# Hurst Shift Knob 06'



## kicks06 (Nov 21, 2007)

Purchased a new White Hurst Shift Knob from Summitt Racing. Later found out that the shifter is not threaded to accept the Hurst Knob, which is. The stock factory knob is in fact " glued " on and must be forceably removed. This is the problem, the factory knob is not threaded, the new Hurst Knob is. You would think Summitt's personnal would have known that when I ordered the new knob. Anyone else had this problem? The only fix that I have found, is to actually purchased a new shifter that is in fact threaded.
kicks06:confused


----------



## speedwrenchx10 (May 6, 2006)

You need to replace the rubbery stock shifter anyway so you have a great reason to do that now.You need to see which aftermarkets thread on I know the GMM ripshift is not.Do a search to help


----------



## AlaGreyGoat (Jul 6, 2006)

Hi, kicks06,

The factory knob is held on by plastic tabs that catch in a groove on the
stick. Some people put silicon sealer on it, to stop rattles.
Do a search for Lou's Short Stick Shifter. It is shorter and has threads
instead of the snap on type knob mount.
It bolts to the shifter in place of the factory stick.
It is also solid, and the factory stick has a rubber bushing and has a "RUBBERY" feeling.
As mentioned above, an after market shifter would be better.

* [CHALLENGES]
• 1. Write out the part of the shift knob thread starting with "## AlaGreyGoat (Jul" and going on through "to stop rattles.".
• 2. Answer these from the shift knob thread:
(a) Where was the new white Hurst knob bought?
(b) What does speedwrenchx10 say the GMM ripshift does not do?
(c) What holds the factory knob on, according to AlaGreyGoat?
• 3. List the user names of everyone who posts in the shift knob thread.
The rows that come after the thread aren't needed for any of this.

* [GIVEN RECORDS]
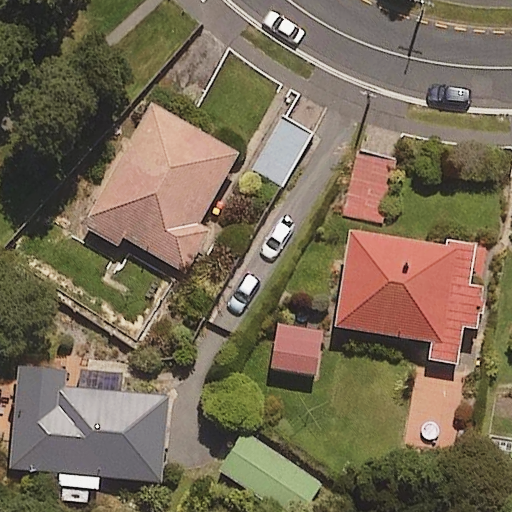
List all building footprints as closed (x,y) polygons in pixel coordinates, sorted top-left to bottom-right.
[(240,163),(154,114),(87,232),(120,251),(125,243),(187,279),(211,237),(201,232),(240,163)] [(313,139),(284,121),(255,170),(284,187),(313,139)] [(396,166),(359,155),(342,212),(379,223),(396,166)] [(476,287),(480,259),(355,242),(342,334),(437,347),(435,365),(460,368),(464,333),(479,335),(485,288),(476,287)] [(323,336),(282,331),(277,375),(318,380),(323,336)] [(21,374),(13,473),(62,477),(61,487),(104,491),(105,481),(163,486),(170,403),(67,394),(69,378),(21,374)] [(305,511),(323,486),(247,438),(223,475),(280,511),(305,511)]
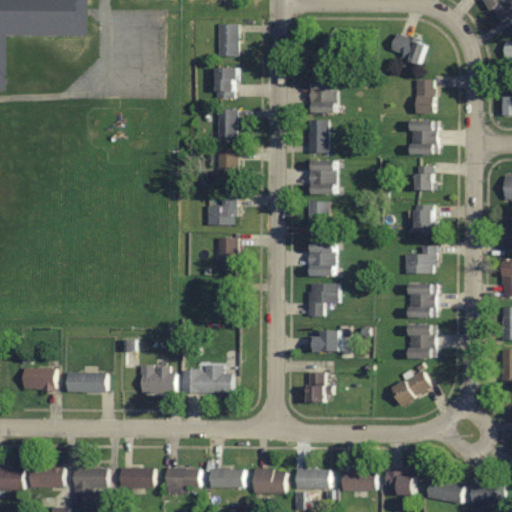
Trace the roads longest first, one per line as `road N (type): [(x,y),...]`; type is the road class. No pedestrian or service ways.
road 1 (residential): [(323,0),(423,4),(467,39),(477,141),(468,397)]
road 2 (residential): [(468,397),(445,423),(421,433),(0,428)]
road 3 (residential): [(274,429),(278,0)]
--
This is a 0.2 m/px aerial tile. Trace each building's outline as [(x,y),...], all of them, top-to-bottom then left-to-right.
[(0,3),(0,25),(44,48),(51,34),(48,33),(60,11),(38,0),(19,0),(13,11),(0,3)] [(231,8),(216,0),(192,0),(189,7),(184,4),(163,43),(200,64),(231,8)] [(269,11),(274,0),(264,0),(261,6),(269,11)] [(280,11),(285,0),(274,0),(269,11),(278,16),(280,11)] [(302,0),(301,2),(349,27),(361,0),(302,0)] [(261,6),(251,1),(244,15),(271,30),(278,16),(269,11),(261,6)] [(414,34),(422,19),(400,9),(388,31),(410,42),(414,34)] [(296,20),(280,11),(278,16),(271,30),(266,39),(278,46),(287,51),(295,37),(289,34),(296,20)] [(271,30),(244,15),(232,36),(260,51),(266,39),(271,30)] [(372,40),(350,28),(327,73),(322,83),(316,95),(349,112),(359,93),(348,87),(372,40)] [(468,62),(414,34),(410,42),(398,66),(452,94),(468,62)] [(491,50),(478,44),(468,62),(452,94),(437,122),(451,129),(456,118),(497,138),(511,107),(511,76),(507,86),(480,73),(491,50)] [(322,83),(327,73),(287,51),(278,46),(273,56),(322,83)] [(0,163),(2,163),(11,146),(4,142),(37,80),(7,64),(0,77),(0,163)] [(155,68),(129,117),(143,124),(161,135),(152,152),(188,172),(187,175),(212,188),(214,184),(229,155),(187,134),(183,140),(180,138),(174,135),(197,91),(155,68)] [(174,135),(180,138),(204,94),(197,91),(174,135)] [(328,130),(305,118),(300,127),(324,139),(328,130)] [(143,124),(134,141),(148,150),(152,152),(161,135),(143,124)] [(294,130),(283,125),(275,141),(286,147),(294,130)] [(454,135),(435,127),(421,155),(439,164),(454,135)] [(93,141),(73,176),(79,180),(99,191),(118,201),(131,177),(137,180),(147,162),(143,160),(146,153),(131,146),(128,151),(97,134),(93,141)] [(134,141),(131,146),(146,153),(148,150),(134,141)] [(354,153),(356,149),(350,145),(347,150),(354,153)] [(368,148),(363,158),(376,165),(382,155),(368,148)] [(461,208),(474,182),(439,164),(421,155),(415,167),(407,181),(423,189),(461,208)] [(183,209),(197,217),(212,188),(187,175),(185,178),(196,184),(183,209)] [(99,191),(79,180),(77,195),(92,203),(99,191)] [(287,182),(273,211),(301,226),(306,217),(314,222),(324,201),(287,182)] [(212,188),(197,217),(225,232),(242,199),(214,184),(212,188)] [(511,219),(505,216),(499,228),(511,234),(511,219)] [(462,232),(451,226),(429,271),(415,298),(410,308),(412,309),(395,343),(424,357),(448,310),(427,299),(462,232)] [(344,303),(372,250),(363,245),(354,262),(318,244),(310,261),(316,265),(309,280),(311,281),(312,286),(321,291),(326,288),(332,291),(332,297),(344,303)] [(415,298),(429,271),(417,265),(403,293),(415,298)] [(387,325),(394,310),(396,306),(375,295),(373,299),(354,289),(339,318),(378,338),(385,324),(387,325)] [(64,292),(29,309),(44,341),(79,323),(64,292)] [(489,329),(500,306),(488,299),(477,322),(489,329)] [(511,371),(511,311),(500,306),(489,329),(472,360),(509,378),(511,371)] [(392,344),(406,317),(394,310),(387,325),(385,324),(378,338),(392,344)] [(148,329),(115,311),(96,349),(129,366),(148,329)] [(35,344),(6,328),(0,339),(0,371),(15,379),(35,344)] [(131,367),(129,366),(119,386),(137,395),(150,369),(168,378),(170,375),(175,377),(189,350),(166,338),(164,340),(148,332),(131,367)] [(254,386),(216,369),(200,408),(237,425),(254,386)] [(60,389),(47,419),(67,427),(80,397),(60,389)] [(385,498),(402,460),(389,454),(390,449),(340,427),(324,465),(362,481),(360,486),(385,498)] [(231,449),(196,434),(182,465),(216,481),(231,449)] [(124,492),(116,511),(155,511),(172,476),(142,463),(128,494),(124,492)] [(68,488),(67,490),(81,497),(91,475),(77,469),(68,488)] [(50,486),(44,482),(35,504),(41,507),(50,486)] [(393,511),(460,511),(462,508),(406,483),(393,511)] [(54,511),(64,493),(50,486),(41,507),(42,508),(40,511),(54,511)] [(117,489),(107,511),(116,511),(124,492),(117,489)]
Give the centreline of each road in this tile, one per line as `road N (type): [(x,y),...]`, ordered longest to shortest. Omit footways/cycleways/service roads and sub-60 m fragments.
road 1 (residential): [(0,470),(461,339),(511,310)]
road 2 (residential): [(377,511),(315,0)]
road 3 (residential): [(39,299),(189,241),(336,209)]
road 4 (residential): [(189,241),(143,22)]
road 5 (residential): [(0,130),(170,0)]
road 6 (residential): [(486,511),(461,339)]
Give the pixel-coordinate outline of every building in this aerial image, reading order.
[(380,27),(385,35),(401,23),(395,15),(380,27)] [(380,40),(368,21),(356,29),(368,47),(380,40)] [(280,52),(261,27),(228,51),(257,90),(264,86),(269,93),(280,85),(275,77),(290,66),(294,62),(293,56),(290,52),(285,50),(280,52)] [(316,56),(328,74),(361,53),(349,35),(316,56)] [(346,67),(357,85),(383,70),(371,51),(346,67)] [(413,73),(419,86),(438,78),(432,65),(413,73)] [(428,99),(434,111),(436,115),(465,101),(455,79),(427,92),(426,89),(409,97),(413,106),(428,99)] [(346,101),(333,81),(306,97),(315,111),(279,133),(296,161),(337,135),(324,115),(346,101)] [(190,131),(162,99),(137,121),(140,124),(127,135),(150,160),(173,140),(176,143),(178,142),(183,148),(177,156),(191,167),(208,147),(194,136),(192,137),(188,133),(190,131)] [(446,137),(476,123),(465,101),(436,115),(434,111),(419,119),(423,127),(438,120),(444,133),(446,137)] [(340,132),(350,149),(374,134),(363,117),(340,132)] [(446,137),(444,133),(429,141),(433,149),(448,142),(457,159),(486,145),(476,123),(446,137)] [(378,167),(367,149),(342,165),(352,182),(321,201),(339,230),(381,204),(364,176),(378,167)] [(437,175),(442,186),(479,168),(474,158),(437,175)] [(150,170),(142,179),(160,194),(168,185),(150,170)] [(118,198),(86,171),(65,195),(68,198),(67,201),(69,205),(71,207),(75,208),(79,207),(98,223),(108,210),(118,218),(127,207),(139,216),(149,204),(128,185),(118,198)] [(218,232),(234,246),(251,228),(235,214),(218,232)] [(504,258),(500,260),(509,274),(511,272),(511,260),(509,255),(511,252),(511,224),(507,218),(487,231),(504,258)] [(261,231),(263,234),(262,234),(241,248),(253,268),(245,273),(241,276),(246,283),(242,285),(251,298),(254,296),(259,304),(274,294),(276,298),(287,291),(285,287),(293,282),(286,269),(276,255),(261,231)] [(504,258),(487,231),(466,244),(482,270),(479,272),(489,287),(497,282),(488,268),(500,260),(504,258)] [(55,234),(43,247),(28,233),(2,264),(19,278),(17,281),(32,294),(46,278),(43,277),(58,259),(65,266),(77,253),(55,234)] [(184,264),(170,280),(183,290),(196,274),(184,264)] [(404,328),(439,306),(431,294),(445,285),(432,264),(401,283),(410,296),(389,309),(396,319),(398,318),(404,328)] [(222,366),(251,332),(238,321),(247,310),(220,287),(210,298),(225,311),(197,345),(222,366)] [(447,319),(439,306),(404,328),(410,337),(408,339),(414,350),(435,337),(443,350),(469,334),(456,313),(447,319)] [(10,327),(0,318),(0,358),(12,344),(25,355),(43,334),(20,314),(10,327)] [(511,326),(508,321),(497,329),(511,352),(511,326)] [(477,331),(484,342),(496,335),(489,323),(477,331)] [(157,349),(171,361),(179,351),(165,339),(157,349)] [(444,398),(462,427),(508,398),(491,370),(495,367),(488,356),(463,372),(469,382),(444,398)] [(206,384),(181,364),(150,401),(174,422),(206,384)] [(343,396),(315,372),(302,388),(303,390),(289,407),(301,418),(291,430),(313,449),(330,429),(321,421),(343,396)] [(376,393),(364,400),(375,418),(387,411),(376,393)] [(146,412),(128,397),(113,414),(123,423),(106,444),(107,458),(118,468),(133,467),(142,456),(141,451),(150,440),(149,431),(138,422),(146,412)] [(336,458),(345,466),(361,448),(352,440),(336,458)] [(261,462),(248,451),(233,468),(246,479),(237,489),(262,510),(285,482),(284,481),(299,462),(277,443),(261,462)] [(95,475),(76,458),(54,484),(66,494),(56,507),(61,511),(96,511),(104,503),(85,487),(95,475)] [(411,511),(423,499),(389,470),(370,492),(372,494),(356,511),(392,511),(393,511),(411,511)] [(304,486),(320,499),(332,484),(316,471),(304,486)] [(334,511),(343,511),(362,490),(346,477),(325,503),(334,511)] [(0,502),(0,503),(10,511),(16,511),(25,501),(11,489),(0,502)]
==
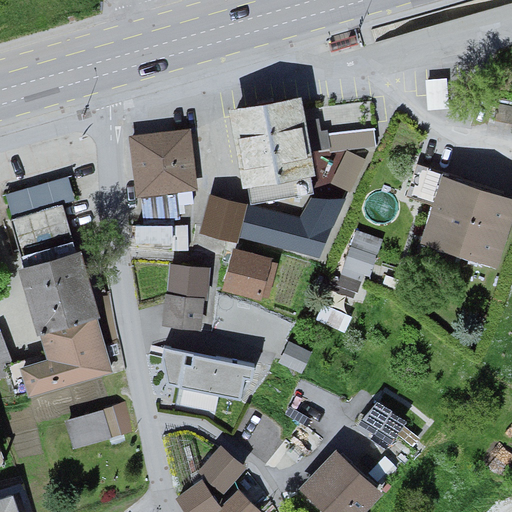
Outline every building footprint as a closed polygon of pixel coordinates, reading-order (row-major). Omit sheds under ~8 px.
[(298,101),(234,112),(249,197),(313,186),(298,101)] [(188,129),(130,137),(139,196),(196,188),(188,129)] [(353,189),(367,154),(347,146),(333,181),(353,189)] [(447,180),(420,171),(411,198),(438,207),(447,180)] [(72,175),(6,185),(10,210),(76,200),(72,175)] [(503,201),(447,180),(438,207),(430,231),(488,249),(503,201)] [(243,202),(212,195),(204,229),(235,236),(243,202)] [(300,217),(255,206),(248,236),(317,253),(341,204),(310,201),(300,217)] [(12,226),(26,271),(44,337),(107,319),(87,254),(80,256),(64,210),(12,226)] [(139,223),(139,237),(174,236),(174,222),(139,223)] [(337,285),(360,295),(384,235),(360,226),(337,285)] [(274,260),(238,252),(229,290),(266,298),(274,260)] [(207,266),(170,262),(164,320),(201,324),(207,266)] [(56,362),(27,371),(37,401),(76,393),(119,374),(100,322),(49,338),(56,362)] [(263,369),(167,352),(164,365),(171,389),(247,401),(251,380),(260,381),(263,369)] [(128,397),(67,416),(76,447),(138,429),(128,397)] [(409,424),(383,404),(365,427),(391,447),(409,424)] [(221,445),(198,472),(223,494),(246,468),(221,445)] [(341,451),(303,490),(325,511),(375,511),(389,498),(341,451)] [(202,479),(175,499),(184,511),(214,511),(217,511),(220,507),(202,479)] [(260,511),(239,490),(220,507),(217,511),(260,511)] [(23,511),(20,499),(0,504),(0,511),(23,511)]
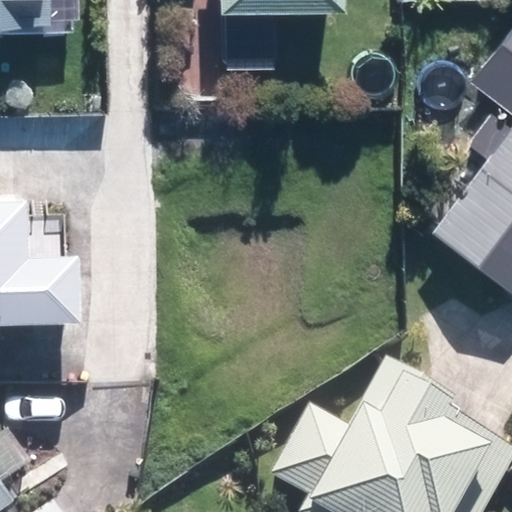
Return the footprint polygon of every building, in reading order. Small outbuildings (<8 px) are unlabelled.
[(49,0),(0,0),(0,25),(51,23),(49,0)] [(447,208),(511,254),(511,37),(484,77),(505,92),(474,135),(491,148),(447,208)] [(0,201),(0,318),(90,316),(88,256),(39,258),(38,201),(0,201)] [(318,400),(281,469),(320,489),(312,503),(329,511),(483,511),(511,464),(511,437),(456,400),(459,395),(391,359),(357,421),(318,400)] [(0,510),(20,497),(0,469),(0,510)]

* [OUTPUTS BY TASK]
• 1.
## AlaGreyGoat (Jul 6, 2006)

Hi, kicks06,

The factory knob is held on by plastic tabs that catch in a groove on the
stick. Some people put silicon sealer on it, to stop rattles.

• 2.
(a) From Summitt Racing.
(b) It does not thread on.
(c) Plastic tabs that catch in a groove on the stick.

• 3.
kicks06
speedwrenchx10
AlaGreyGoat